Running RSSHub yourself requires a Node.js 24 environment or Docker. For most teams, Docker Compose deployment using the official image is the practical path — the official documentation covers configuration via environment variables for Redis, API access keys, request timeouts, and route-specific credentials (API keys for YouTube, Twitter, and other authenticated services). Infrastructure requirements are modest for personal or small team use, but instances serving high request volumes benefit significantly from Redis caching and may need rate-limit consideration for upstream platforms. There is no automated update mechanism; you are responsible for monitoring upstream releases and updating your deployment, managing backups of any Redis state, and handling incidents. Cloudflare Workers deployment shifts operational burden to the platform but introduces limitations on long-running requests and stateful operations.

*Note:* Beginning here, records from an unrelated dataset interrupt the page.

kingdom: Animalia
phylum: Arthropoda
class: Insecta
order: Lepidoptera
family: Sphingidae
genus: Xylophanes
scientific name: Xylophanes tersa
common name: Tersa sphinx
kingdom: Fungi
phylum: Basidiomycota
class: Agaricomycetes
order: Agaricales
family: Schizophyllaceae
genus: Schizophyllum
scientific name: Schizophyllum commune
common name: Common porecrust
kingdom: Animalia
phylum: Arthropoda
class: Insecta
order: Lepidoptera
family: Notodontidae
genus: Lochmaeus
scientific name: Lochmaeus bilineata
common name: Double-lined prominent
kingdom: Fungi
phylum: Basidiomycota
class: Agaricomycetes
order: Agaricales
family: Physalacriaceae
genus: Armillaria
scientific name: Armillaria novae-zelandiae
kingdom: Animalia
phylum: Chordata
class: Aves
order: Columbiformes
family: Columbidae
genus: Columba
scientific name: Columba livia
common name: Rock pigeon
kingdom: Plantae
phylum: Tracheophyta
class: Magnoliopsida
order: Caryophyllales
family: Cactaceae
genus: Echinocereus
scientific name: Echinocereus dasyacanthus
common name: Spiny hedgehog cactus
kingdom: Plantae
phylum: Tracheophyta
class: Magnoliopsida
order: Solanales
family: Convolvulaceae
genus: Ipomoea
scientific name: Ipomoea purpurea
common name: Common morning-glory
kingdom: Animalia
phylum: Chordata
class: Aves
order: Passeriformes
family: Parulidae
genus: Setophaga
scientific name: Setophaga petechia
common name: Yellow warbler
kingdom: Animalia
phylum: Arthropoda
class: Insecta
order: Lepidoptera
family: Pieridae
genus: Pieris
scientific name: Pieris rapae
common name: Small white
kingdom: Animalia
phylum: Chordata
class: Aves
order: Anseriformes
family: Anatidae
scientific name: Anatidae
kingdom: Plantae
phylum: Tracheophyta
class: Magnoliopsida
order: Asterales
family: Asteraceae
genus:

Compared to the official hosted instance at rsshub.app, self-hosting provides full control over access, caching behavior, and the ability to configure credentials for authenticated routes (some platforms require your own API keys). However, you forgo the community’s shared maintenance of the hosted service, which benefits from collective monitoring and rapid incident response. There is no paid enterprise tier, dedicated support contract, or SLA — support is community-driven via GitHub Issues and the Telegram group. For teams requiring guaranteed uptime or compliance guarantees, the operational burden of self-hosting without any managed offering is a meaningful consideration.